On the walls were a variety of continuity photos from the filming. Beyond this area were the costume rails. They roughly went in season order down one side, and back up the other.
A total of three Donegal tweed jackets were on show.
One the rails was another plain Donegal, plus the heavily distressed, burnt and torn version seen in The Pandorica Opens and The Big Bang.
On the final rack was a small, but not insignificant collection of Tenth Doctor costumes.
Three pairs of the GAP trousers were hanging up, one pair somewhat torn and distressed, as seen in The Eleventh Hour, or possibly The End Of Time.
Also here was yet another brown Tenth Doctor suit. It has you wondering how many suit were actually made!
The final gem was a whole fist full of Tenth Doctor ties!
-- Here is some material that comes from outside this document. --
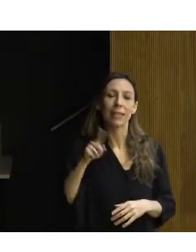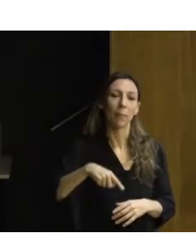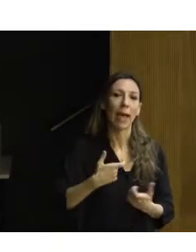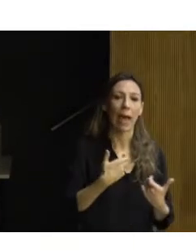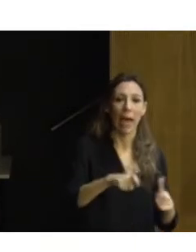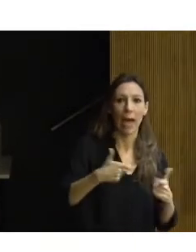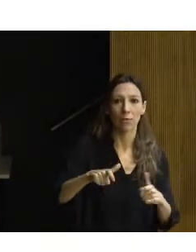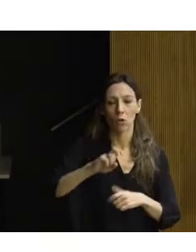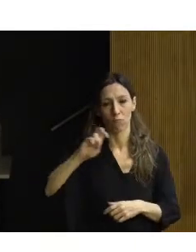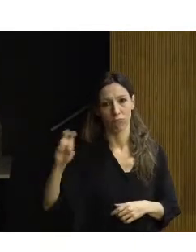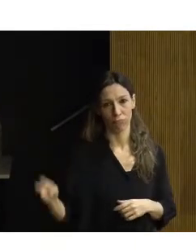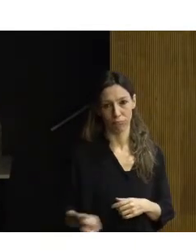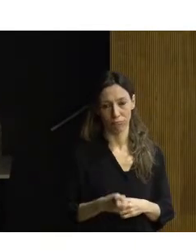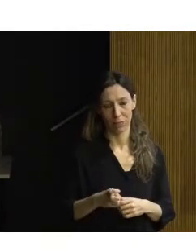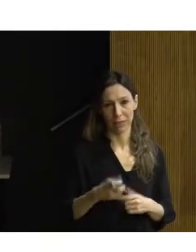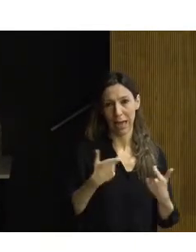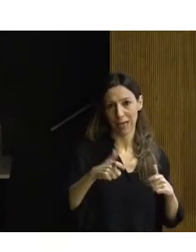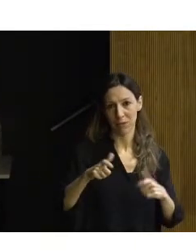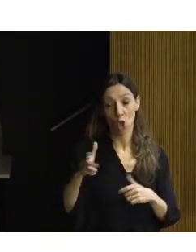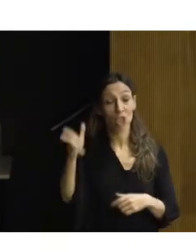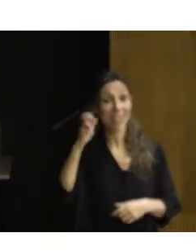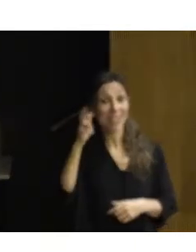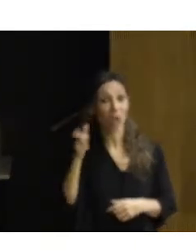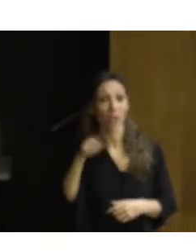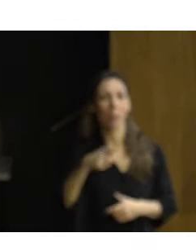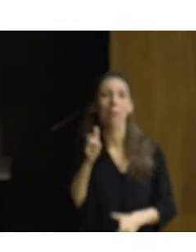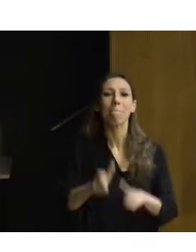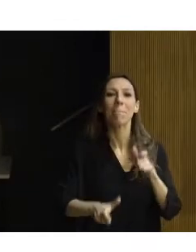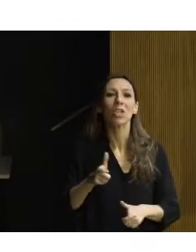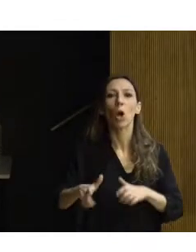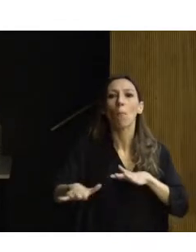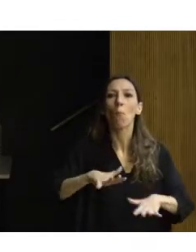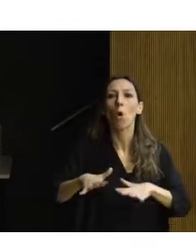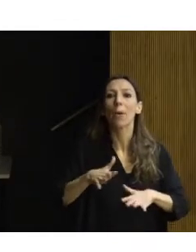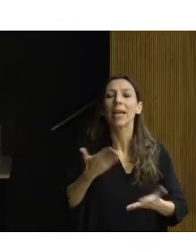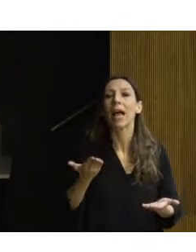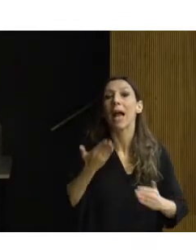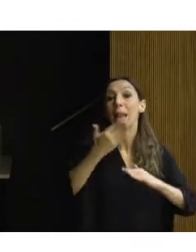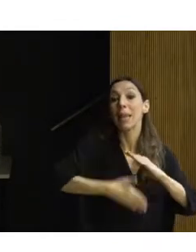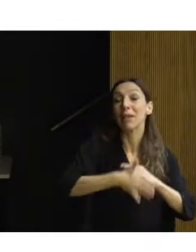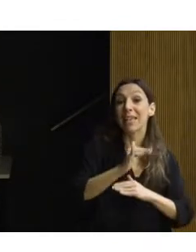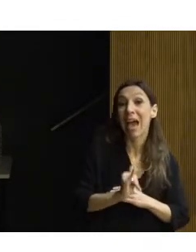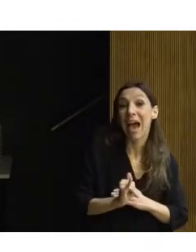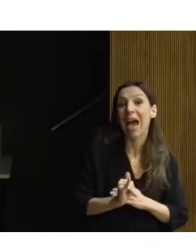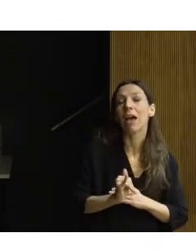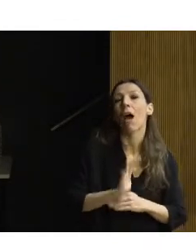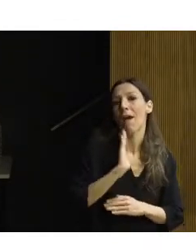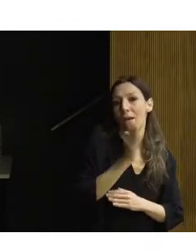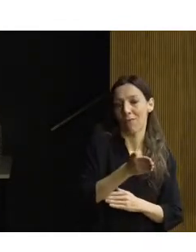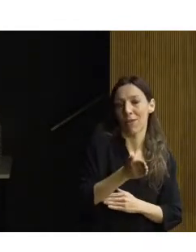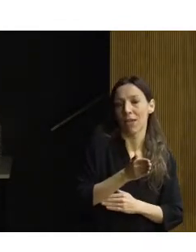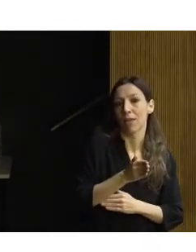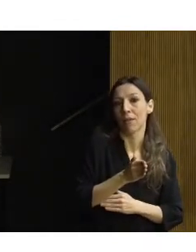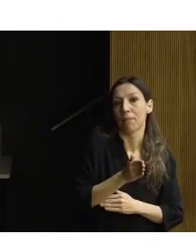sensoriales a los que afecta y no solamente afecta a personas con movilidad reducida, sino que nos afecta a todos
You could rummage through and see Tie 3, the YSL used in School Reunion.
Tie 5, the Thomas Nash tie from The Idiot’s Lantern.
Tie 11, the Massimo Dutti from The Next Doctor. (missing its label on the reverse).
Tie 12, the Massimo Dutti from The Doctor’s Daughter.
There was also the Rocha John Rocha tie, which was bought but went unused, as well as an unlabelled red and black floral tie, also unused.
These have the blue swirls embroidered on with the reddish patches.
Two were here, one in pristine condition, the other torn and distressed.
It was jaw-dropping to discover the red patches on the tie are just fabric painted on by hand. I’m sure we all thought there were sections of red fabric appliquéd on, but as is often with film and tv work, the simplest solution is often the best.
It was quite inspiring to see the ties first-hand.
I might even have a go at making my own. Hummmm.